Data extracted from a collection

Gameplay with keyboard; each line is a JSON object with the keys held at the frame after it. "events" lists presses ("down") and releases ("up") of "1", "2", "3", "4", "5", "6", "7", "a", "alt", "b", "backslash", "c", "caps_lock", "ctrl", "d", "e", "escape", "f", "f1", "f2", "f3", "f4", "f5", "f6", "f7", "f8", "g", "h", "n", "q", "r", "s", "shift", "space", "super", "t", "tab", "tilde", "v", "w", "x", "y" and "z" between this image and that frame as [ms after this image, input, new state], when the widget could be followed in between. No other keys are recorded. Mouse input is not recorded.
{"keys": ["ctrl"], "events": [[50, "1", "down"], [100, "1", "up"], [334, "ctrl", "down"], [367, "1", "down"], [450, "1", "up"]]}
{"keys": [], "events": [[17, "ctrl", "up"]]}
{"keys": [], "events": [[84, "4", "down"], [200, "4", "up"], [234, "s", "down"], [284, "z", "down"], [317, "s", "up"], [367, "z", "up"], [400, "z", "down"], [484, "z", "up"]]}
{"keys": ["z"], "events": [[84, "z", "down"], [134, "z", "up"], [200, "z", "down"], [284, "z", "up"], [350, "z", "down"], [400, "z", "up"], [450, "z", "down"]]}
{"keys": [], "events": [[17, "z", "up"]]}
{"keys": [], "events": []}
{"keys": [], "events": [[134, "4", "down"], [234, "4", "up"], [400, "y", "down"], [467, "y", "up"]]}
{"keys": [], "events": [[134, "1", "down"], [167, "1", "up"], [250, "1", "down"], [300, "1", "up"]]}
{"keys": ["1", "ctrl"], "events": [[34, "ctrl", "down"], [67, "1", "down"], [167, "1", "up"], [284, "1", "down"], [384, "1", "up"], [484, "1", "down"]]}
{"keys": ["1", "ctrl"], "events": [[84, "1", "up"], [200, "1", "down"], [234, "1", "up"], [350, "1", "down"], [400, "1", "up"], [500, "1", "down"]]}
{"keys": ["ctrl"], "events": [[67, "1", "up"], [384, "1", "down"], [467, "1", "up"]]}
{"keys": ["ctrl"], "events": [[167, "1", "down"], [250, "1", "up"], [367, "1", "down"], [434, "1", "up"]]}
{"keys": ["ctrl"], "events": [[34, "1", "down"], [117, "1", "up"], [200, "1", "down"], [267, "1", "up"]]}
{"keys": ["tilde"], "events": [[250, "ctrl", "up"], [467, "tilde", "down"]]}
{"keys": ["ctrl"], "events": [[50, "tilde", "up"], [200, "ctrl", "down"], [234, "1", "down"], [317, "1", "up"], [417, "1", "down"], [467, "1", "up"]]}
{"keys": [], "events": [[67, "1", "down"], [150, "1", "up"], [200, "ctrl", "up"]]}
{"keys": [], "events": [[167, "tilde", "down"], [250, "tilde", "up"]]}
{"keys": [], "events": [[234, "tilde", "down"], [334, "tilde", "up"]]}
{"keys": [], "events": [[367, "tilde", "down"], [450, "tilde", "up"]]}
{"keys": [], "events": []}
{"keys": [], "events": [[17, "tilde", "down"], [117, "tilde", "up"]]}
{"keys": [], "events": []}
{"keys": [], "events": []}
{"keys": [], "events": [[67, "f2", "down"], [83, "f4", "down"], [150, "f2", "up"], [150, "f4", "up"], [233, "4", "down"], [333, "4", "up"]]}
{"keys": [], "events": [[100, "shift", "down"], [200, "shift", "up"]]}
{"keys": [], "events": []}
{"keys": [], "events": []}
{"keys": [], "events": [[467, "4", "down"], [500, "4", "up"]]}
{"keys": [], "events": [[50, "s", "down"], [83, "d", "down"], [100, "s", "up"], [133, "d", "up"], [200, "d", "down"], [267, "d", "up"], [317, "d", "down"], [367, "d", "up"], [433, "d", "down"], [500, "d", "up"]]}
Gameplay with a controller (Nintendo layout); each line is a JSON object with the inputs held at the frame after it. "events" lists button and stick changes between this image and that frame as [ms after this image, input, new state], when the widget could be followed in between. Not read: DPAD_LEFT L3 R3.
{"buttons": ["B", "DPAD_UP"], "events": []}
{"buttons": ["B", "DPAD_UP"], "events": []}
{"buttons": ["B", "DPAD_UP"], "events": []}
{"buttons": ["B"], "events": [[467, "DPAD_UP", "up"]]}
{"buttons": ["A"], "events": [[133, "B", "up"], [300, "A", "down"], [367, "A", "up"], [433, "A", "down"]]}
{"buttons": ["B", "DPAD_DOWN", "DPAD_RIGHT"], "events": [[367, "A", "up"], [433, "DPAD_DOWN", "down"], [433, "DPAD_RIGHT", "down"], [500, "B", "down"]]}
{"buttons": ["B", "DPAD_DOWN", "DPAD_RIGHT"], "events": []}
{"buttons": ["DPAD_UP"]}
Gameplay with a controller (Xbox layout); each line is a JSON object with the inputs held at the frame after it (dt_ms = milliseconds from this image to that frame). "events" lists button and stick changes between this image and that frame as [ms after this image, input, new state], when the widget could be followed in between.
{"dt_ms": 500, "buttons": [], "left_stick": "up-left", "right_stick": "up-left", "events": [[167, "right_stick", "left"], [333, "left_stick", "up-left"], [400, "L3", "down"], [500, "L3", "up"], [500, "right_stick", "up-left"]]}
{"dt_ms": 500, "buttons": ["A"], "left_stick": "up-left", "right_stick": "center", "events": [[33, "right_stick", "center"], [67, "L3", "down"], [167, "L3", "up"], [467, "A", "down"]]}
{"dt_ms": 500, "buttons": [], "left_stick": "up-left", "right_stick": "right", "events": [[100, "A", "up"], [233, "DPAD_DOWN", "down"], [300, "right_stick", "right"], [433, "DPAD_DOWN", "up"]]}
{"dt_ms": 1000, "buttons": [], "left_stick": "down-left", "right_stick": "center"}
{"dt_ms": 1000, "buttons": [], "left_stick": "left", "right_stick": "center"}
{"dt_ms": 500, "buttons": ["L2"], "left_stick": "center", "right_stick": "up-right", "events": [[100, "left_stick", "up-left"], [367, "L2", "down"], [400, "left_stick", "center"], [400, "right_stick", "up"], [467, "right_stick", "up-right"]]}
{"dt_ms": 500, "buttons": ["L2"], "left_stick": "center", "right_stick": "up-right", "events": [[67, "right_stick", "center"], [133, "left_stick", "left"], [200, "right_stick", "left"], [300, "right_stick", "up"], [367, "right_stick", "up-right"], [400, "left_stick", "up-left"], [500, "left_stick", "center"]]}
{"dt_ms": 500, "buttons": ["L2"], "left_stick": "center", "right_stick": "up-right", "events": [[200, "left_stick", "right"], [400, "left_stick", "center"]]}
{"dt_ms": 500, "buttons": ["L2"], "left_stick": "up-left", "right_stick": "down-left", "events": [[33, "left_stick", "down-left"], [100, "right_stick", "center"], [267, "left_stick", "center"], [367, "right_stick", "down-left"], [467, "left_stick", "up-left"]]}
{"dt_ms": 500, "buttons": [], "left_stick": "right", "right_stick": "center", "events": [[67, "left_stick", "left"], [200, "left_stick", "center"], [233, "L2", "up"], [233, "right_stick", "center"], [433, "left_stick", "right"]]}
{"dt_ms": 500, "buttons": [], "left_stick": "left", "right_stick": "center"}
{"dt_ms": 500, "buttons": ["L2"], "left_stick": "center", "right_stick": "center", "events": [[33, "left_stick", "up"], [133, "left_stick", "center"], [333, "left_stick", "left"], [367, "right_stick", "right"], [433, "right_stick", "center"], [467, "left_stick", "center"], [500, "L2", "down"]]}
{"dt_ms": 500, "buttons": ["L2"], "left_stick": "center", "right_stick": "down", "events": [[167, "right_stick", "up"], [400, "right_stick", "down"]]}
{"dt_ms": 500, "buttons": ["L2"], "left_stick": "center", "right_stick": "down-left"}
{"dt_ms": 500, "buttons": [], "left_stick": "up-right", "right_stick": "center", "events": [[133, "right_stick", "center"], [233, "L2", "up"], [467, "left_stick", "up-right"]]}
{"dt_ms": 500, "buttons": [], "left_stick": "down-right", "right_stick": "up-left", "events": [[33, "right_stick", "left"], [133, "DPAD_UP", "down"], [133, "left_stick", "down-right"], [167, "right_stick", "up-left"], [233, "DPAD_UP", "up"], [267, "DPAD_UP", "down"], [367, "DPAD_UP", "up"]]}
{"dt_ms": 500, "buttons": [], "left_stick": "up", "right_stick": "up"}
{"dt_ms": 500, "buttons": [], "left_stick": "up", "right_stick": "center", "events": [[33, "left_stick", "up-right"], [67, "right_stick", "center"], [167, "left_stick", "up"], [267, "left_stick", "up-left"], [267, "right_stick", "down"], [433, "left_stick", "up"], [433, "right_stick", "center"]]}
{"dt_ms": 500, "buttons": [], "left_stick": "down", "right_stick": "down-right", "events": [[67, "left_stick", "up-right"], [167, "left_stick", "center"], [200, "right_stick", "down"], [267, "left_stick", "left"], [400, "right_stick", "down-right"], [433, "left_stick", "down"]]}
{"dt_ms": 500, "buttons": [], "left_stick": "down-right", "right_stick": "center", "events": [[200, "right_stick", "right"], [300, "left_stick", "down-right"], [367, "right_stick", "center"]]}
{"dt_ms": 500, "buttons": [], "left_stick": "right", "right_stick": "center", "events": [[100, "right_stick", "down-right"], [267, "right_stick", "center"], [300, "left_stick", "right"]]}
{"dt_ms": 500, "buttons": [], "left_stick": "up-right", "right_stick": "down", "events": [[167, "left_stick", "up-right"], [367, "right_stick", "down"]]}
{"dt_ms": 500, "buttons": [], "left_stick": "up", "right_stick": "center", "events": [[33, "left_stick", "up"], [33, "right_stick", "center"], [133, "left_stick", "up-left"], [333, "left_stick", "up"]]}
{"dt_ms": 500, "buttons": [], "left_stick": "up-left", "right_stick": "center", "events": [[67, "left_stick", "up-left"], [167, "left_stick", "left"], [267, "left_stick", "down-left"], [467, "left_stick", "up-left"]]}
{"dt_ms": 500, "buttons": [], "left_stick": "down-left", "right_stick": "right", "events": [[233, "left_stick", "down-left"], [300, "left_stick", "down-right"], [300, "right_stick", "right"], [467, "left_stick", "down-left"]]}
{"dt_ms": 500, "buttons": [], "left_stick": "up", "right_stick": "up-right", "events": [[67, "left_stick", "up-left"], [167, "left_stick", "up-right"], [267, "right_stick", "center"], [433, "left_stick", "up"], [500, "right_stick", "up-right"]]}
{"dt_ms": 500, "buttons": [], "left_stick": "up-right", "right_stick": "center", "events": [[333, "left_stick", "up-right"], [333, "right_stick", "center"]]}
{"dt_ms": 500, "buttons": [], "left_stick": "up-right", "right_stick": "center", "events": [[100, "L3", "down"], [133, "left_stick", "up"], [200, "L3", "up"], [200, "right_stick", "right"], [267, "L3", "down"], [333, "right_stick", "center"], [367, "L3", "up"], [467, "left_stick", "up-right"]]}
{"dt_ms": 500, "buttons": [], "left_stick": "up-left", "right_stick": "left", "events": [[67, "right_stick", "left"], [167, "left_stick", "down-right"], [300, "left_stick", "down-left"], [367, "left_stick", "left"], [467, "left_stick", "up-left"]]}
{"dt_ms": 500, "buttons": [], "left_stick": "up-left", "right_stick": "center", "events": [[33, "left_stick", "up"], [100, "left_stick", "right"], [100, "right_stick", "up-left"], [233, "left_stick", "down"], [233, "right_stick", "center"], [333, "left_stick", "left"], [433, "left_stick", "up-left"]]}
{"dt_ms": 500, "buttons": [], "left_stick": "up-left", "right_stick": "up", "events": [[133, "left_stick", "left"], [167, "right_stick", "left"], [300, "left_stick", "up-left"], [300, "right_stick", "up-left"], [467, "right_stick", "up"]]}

ABOUT THIS TASK: Every line in the entries above that has the word "controller" should be identified and copied.

EXPECTED OUTPUT:
Gameplay with a controller (Nintendo layout); each line is a JSON object with the inputs held at the frame after it. "events" lists button and stick changes between this image and that frame as [ms after this image, input, new state], when the widget could be followed in between. Not read: DPAD_LEFT L3 R3.
Gameplay with a controller (Xbox layout); each line is a JSON object with the inputs held at the frame after it (dt_ms = milliseconds from this image to that frame). "events" lists button and stick changes between this image and that frame as [ms after this image, input, new state], when the widget could be followed in between.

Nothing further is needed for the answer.